The argument over whether the protection of the principle of ‘living together’ could be a proper basis for the restriction of a fundamental right highlights an important issue for both EU and ECHR law. The framework of rights as a means to adjudicate on disputes can be very problematic. Rights cover only limited aspects of important issues. The Strasbourg Court sees freedom of religion and belief as largely an individual right of choice in one’s beliefs yet this only covers limited aspects of the religious experience of the believer. The secular state is based on a commitment to avoiding religious contestation for political power and a commitment to transcending our religious differences when we come together as citizens in a democracy to make laws that will bind a religiously-diverse population. This is something that cannot readily be translated into a rights claim.
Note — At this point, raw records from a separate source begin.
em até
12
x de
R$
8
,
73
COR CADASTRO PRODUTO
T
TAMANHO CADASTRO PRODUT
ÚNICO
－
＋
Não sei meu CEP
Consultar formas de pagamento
EU Single Market law has struggled to give adequate weight to collective goals such as trade union rights, environmental or public health goals because of the transformation by the CJEU of economic freedoms into fundamental rights. Just as “mandatory requirements” had to be read into the Treaty by the Court of Justice to allow economic free movement rights to be curtailed so as to protect collective goals, the Strasbourg Court has had to adopt an expansive interpretation of “rights and freedoms of others” to ensure adequate protection of broader commitments to religious coexistence.
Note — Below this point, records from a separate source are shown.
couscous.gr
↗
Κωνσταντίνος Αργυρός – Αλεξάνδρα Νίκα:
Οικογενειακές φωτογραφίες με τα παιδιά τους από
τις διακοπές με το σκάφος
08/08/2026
The dissenting judges are right that the majority’s reading of this term is strained. However, it is necessary to consider whether any other approach is possible. Whether the approach of the French authorities in this case was or was not proportionate, our life together is about more than the rights that we hold against each other and there are important principles that underpin liberal democratic life that are very imperfectly translated into rights terms.

Given that the Court of Justice in Luxembourg tends to defer to Strasbourg on matters of fundamental rights, the decision to uphold the French law will mean that future challenges under EU law are unlikely to succeed. Such challenges could have alleged disproportionate discrimination on grounds of religion or gender in the employment sphere in violation of Directive 2000/78 (the legislation which bans discrimination in employment on grounds of religion, age, sexual orientation or disability) or a disproportionate restriction of free movement rights of a veil-wearing EU national who wished to live in France. The conclusion that the ban is legitimate and proportionate undermines such potential challenges to a significant degree.
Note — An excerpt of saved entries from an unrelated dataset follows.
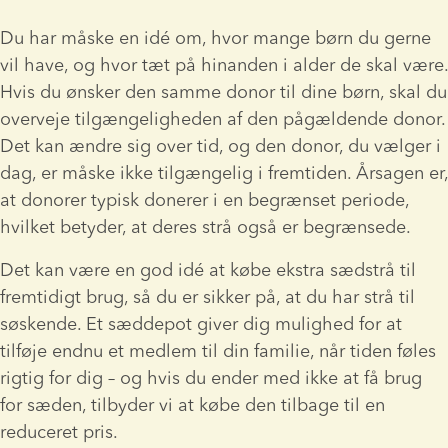
Du har måske en idé om, hvor mange børn du gerne 
vil have, og hvor tæt på hinanden i alder de skal være. 
Hvis du ønsker den samme donor til dine børn, skal du 
overveje tilgængeligheden af den pågældende donor. 
Det kan ændre sig over tid, og den donor, du vælger i 
dag, er måske ikke tilgængelig i fremtiden. Årsagen er, 
at donorer typisk donerer i en begrænset periode, 
hvilket betyder, at deres strå også er begrænsede.
Det kan være en god idé at købe ekstra sædstrå til 
fremtidigt brug, så du er sikker på, at du har strå til 
søskende. Et sæddepot giver dig mulighed for at 
tilføje endnu et medlem til din familie, når tiden føles 
rigtig for dig – og hvis du ender med ikke at få brug 
for sæden, tilbyder vi at købe den tilbage til en 
reduceret pris.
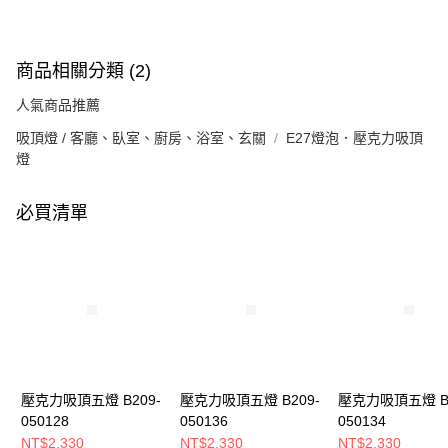
商品相關分類 (2)
人氣商品推薦
吸頂燈 / 客廳、臥室、廚房、浴室、玄關
E27燈泡．壓克力吸頂
燈
必買清單
壓克力吸頂五燈 B209-
壓克力吸頂五燈 B209-
壓克力吸頂五燈 B2
050128
050136
050134
NT$2,330
NT$2,330
NT$2,330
The overall impression left by the judgment is of a Court that was uneasy with elements of the French law but was unwilling to intervene in such a controversial area. Indeed, its reasoning contained a number of reaffirmations of its previous case-law upholding less wide-ranging restrictions of religious symbols in particular contexts such as schools, the civil service and identity checks.

The relationship between law and religion is in a state of flux in many EU states. The UK is currently engaged in intense debate on the role of religion in education and the limits of its multicultural model. Sustainable solutions will require trial and error and give and take from each side. Rights will be part of this discussion but so too will more abstract commitments to pluralism and coexistence and communication and compromise. It is therefore perhaps wise of the Strasbourg Court not to seek to impose a Europe-wide solution in such a complex and changing area at this stage.